» AVAILABLE DATA
_ _ _ _ _ _ _

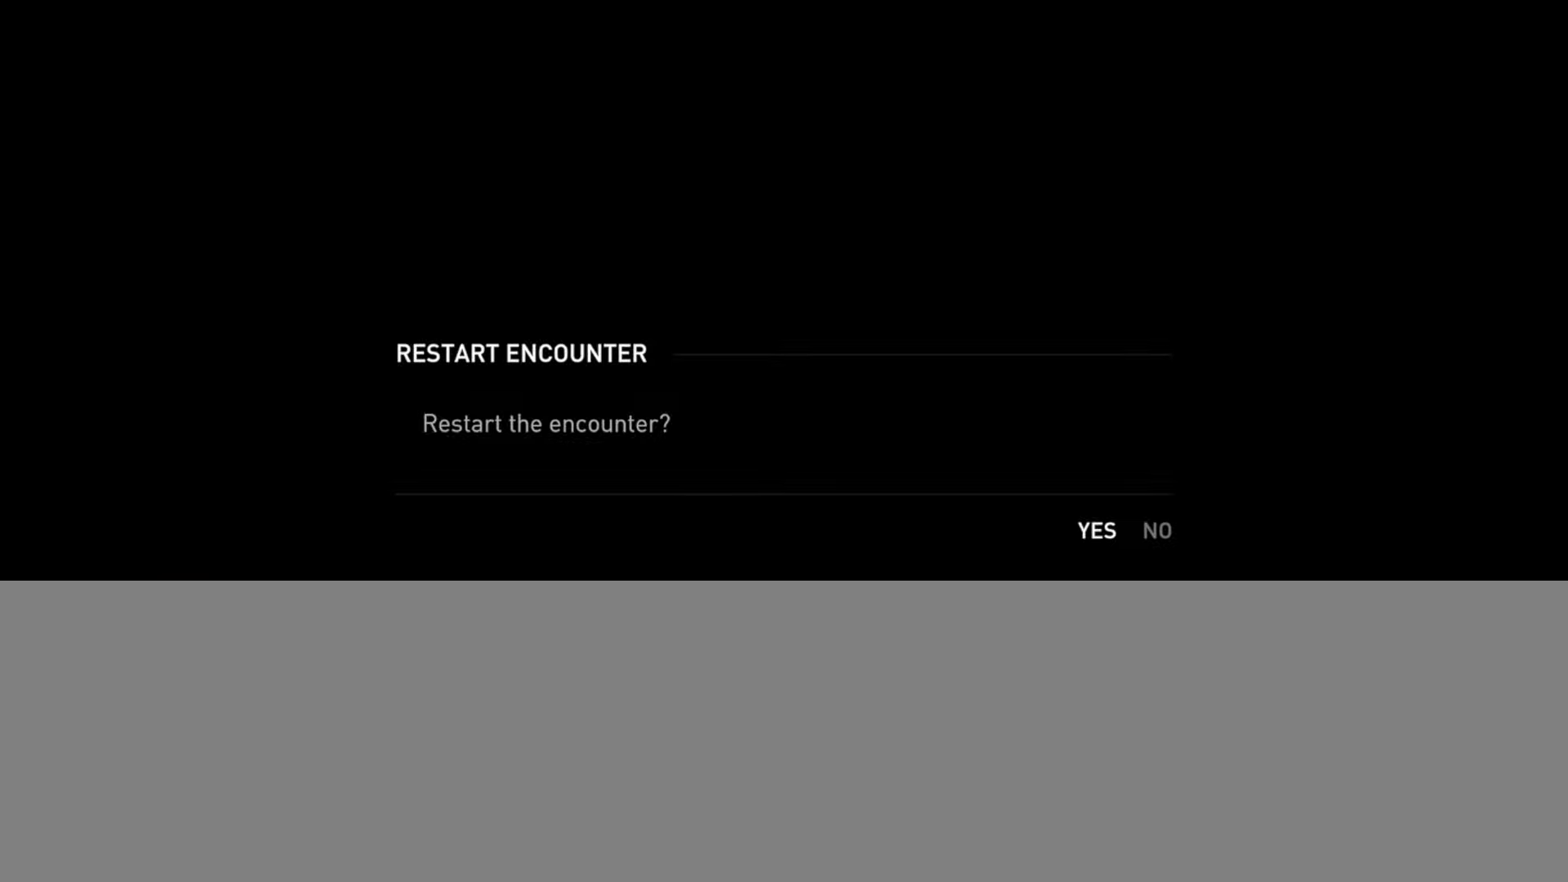
{"buttons": [], "left_stick": "center", "right_stick": "center", "events": []}
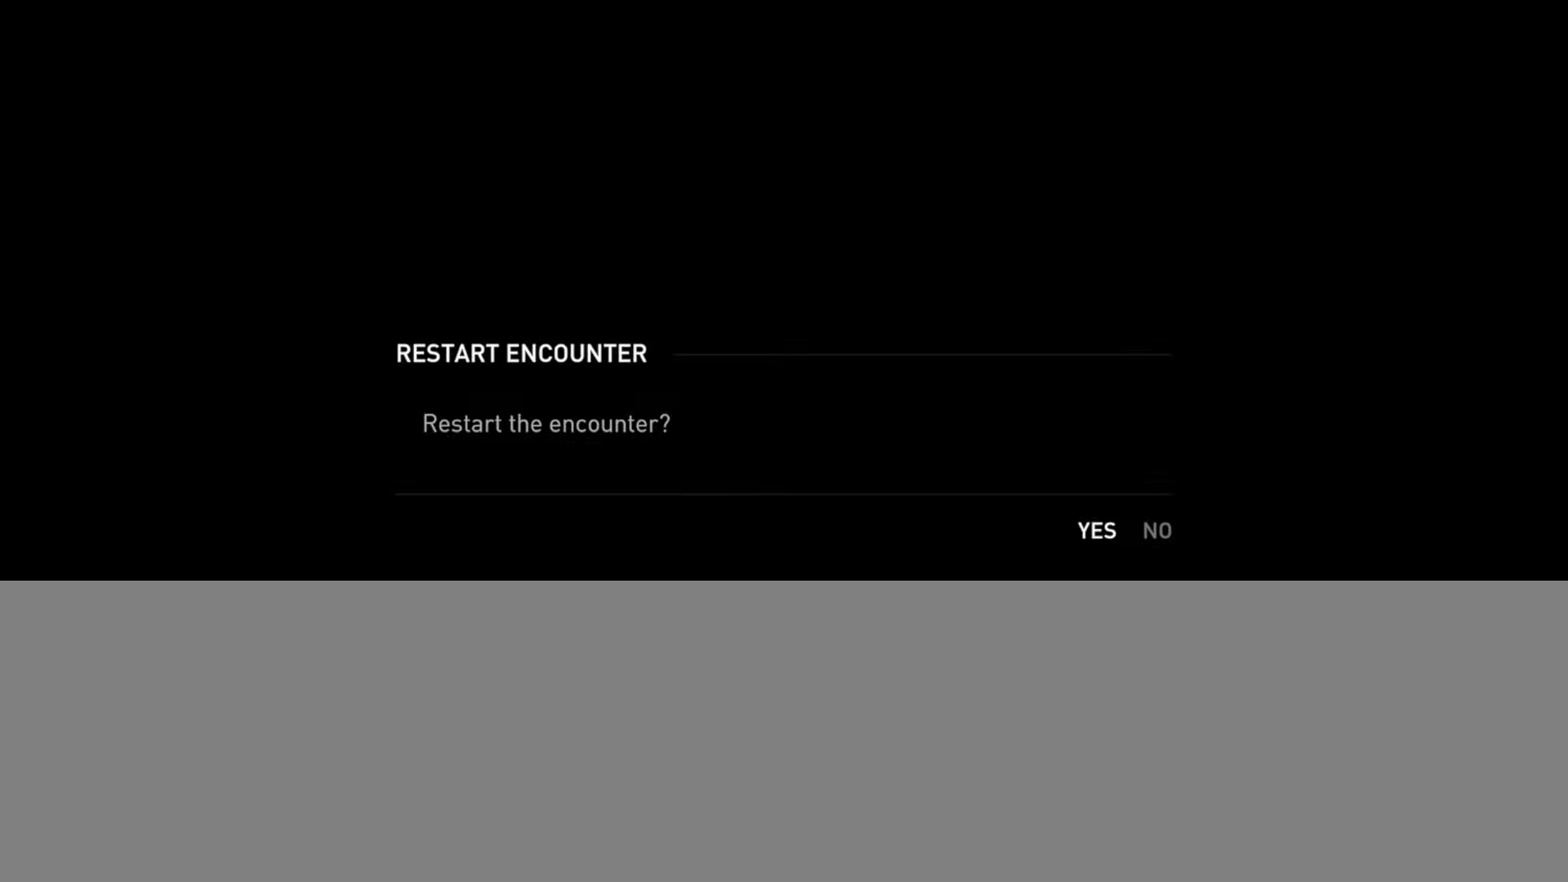
{"buttons": [], "left_stick": "center", "right_stick": "center", "events": []}
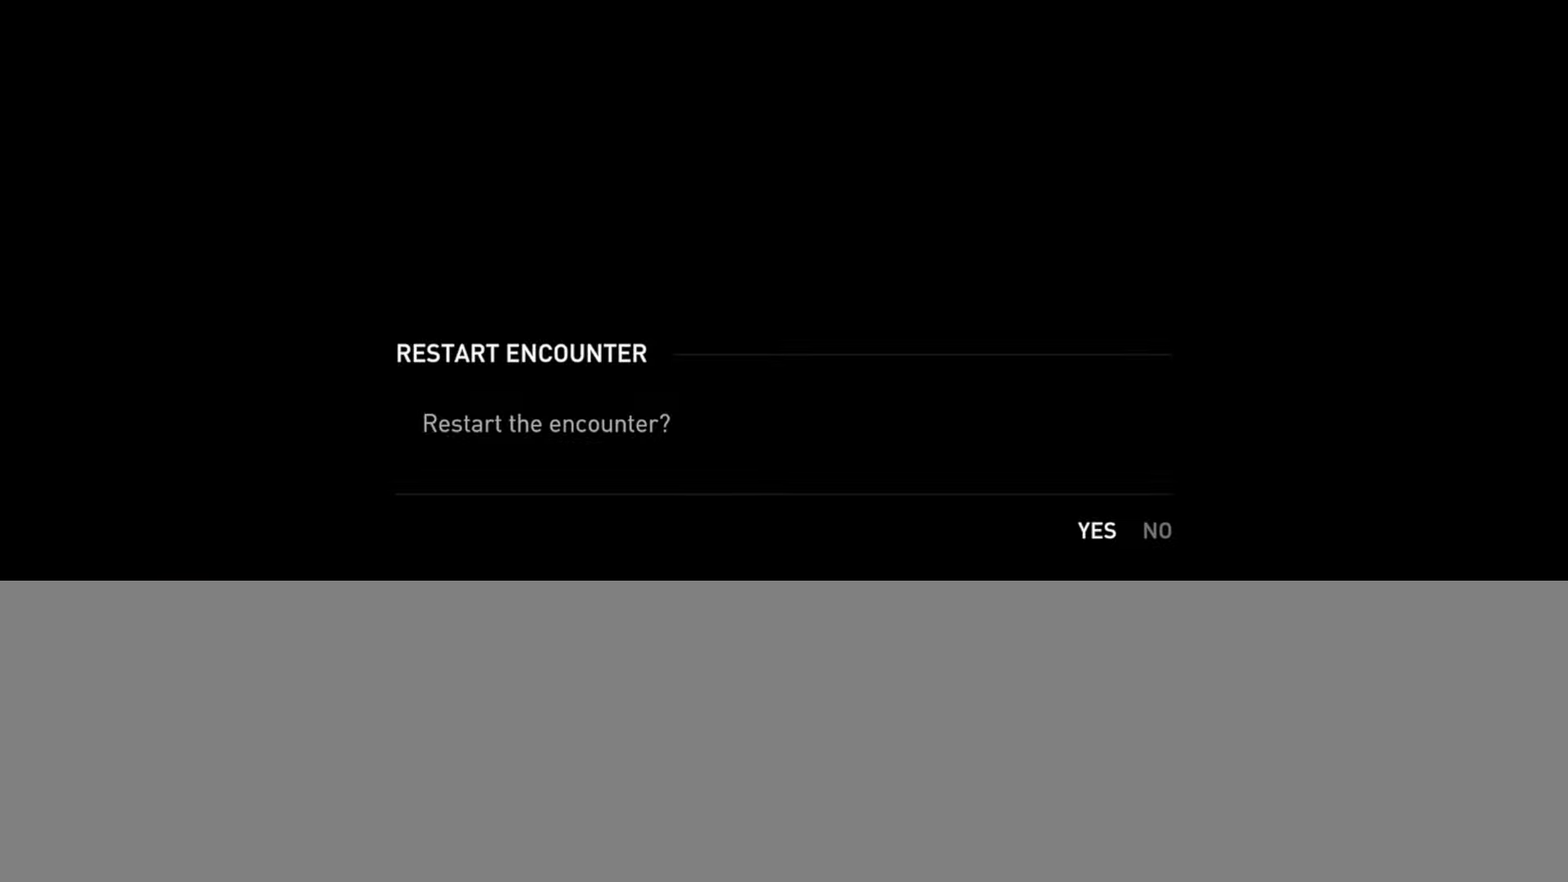
{"buttons": [], "left_stick": "center", "right_stick": "center", "events": []}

_ _ _ _ _ _ _

» TASK DIRECTIONS
The copy must match the listing above exactly, except that it holds no pictures.

» REPLY
{"buttons": [], "left_stick": "center", "right_stick": "center", "events": []}
{"buttons": [], "left_stick": "center", "right_stick": "center", "events": []}
{"buttons": [], "left_stick": "center", "right_stick": "center", "events": []}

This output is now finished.